<<<<
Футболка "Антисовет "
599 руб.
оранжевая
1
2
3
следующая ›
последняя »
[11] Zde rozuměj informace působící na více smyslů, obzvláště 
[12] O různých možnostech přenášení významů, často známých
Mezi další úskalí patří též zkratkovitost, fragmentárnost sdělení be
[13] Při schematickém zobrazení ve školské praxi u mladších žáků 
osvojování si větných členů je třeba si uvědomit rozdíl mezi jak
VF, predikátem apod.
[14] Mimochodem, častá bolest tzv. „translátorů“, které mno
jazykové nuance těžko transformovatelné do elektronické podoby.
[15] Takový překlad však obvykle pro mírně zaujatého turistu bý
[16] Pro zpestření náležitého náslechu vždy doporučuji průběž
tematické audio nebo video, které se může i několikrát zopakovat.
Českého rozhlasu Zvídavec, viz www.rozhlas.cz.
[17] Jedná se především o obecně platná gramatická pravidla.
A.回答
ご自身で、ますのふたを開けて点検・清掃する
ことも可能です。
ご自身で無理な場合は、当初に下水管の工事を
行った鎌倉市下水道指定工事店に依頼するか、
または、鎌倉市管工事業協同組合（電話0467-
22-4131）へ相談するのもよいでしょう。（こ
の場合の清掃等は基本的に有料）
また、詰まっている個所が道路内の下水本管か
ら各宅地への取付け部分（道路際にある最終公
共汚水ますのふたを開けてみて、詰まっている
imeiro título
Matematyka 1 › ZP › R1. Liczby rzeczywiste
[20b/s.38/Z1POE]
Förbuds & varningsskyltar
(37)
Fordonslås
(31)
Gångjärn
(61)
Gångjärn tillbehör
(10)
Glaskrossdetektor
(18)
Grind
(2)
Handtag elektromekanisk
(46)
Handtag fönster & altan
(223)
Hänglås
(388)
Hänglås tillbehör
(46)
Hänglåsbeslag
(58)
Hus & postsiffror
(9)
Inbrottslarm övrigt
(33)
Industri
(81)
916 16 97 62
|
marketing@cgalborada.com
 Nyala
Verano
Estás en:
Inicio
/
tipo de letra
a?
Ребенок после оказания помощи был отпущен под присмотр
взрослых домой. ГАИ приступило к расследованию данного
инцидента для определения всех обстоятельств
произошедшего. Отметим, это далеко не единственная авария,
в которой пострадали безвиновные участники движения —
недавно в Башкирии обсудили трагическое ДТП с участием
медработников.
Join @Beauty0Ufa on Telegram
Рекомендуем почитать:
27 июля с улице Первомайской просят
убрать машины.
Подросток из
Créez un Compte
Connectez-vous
>>>>
_What you are asked to do:_ Extract the full listing above without altering anything.

_Worked solution:_
Футболка "Антисовет "
599 руб.
оранжевая
1
2
3
следующая ›
последняя »
[11] Zde rozuměj informace působící na více smyslů, obzvláště 
[12] O různých možnostech přenášení významů, často známých
Mezi další úskalí patří též zkratkovitost, fragmentárnost sdělení be
[13] Při schematickém zobrazení ve školské praxi u mladších žáků 
osvojování si větných členů je třeba si uvědomit rozdíl mezi jak
VF, predikátem apod.
[14] Mimochodem, častá bolest tzv. „translátorů“, které mno
jazykové nuance těžko transformovatelné do elektronické podoby.
[15] Takový překlad však obvykle pro mírně zaujatého turistu bý
[16] Pro zpestření náležitého náslechu vždy doporučuji průběž
tematické audio nebo video, které se může i několikrát zopakovat.
Českého rozhlasu Zvídavec, viz www.rozhlas.cz.
[17] Jedná se především o obecně platná gramatická pravidla.
A.回答
ご自身で、ますのふたを開けて点検・清掃する
ことも可能です。
ご自身で無理な場合は、当初に下水管の工事を
行った鎌倉市下水道指定工事店に依頼するか、
または、鎌倉市管工事業協同組合（電話0467-
22-4131）へ相談するのもよいでしょう。（こ
の場合の清掃等は基本的に有料）
また、詰まっている個所が道路内の下水本管か
ら各宅地への取付け部分（道路際にある最終公
共汚水ますのふたを開けてみて、詰まっている
imeiro título
Matematyka 1 › ZP › R1. Liczby rzeczywiste
[20b/s.38/Z1POE]
Förbuds & varningsskyltar
(37)
Fordonslås
(31)
Gångjärn
(61)
Gångjärn tillbehör
(10)
Glaskrossdetektor
(18)
Grind
(2)
Handtag elektromekanisk
(46)
Handtag fönster & altan
(223)
Hänglås
(388)
Hänglås tillbehör
(46)
Hänglåsbeslag
(58)
Hus & postsiffror
(9)
Inbrottslarm övrigt
(33)
Industri
(81)
916 16 97 62
|
marketing@cgalborada.com
 Nyala
Verano
Estás en:
Inicio
/
tipo de letra
a?
Ребенок после оказания помощи был отпущен под присмотр
взрослых домой. ГАИ приступило к расследованию данного
инцидента для определения всех обстоятельств
произошедшего. Отметим, это далеко не единственная авария,
в которой пострадали безвиновные участники движения —
недавно в Башкирии обсудили трагическое ДТП с участием
медработников.
Join @Beauty0Ufa on Telegram
Рекомендуем почитать:
27 июля с улице Первомайской просят
убрать машины.
Подросток из
Créez un Compte
Connectez-vous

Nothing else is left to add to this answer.